• [What needs to be done]:
Write out, word for word, every line in the data below from the one containing "demain, mais bon" to the one containing "ah les contrôleurs", both of them included.
============================================================
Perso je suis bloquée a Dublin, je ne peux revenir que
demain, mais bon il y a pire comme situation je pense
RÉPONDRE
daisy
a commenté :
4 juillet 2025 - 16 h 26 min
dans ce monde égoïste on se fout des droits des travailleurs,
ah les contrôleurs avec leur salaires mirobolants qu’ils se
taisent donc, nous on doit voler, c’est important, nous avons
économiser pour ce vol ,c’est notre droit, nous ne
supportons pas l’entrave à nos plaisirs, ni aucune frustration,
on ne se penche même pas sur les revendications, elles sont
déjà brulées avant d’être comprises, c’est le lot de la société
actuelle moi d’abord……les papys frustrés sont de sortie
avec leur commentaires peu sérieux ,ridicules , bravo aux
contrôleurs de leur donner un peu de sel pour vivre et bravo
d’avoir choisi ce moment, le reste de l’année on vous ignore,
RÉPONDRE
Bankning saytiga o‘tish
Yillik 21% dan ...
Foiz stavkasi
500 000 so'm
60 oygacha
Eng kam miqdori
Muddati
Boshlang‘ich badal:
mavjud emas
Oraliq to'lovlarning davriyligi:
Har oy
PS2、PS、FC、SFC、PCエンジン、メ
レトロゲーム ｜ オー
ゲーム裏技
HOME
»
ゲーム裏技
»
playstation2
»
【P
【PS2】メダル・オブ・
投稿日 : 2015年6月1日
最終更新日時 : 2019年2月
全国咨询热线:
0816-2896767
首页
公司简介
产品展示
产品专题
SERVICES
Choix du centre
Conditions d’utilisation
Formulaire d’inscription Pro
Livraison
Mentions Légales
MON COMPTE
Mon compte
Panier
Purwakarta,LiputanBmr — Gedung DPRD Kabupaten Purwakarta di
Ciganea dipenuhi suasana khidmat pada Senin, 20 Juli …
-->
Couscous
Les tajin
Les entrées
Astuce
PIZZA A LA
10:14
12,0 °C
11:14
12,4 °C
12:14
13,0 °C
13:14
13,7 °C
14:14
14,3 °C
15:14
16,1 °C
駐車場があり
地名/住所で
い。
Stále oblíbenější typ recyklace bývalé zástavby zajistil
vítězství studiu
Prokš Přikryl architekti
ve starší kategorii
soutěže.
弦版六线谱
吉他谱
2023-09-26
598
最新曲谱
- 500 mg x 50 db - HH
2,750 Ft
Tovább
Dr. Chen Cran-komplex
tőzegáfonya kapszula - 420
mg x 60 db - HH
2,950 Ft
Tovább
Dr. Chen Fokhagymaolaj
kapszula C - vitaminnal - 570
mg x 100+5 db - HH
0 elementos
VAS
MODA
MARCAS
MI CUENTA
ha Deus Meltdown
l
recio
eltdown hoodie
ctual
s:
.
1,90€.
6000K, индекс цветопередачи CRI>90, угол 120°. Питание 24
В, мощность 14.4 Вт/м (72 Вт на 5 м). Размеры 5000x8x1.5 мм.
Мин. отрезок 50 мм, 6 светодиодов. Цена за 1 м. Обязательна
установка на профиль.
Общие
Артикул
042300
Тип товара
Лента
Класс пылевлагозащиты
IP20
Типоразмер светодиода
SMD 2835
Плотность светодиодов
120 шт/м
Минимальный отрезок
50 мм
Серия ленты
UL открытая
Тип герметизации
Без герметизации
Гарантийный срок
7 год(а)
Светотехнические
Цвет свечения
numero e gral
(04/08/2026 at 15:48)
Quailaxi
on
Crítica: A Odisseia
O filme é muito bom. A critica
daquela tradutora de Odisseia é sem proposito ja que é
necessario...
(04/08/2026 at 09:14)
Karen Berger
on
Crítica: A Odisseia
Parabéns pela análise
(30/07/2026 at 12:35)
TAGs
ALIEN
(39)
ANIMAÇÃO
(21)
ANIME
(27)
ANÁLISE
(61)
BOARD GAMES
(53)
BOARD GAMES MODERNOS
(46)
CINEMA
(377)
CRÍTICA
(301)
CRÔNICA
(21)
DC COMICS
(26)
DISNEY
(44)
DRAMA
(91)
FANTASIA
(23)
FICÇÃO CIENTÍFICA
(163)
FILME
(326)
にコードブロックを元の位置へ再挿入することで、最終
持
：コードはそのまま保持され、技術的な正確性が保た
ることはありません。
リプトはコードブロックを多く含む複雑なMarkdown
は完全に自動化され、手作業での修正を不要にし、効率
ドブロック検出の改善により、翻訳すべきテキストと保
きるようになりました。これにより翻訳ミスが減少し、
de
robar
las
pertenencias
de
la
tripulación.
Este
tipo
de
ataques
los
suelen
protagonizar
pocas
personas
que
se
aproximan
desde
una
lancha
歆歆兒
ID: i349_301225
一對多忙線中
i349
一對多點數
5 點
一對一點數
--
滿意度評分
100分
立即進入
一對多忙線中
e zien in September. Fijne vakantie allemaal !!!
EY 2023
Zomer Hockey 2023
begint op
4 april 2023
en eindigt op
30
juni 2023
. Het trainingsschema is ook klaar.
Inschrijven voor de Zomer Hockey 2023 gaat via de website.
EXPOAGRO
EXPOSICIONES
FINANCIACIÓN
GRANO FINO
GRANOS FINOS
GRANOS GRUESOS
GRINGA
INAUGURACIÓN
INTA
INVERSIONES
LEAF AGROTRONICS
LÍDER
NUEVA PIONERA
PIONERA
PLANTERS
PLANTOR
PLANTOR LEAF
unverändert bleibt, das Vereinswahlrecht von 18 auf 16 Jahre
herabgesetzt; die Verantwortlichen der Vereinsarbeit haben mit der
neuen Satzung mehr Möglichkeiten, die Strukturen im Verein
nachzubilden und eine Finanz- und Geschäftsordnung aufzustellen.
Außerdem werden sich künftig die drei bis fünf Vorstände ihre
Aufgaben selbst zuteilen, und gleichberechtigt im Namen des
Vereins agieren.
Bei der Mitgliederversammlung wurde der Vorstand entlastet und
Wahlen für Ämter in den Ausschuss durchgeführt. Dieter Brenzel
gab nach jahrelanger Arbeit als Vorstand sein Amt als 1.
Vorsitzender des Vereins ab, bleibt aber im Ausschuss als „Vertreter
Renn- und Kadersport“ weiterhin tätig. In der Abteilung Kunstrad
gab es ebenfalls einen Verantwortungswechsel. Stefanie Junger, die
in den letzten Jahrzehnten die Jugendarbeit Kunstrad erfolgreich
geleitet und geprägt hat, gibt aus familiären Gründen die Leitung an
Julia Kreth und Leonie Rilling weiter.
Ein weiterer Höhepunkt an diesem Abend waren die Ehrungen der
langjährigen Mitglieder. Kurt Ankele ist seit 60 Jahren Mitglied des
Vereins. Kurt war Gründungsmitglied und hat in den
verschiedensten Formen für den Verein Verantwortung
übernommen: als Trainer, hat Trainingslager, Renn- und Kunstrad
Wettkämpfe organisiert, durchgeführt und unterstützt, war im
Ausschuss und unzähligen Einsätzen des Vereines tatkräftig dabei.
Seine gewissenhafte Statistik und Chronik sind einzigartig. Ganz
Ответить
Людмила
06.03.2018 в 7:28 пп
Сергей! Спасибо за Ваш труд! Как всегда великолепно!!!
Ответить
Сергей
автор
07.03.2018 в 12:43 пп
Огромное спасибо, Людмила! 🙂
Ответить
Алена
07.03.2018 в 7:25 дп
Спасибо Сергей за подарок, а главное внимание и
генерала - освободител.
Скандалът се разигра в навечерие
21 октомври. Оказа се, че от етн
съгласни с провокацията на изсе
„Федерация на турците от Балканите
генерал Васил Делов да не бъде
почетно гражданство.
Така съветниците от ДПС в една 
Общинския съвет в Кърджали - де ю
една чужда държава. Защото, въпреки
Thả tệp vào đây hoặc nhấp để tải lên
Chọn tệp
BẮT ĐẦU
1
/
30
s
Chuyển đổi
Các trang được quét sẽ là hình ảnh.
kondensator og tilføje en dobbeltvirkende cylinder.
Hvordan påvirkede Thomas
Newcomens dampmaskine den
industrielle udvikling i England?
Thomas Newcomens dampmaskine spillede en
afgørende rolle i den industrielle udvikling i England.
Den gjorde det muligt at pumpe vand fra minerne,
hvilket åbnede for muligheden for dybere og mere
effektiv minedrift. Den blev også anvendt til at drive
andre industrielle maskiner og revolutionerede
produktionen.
============================================================
• [Answer to this problem]:
demain, mais bon il y a pire comme situation je pense
RÉPONDRE
daisy
a commenté :
4 juillet 2025 - 16 h 26 min
dans ce monde égoïste on se fout des droits des travailleurs,
ah les contrôleurs avec leur salaires mirobolants qu’ils se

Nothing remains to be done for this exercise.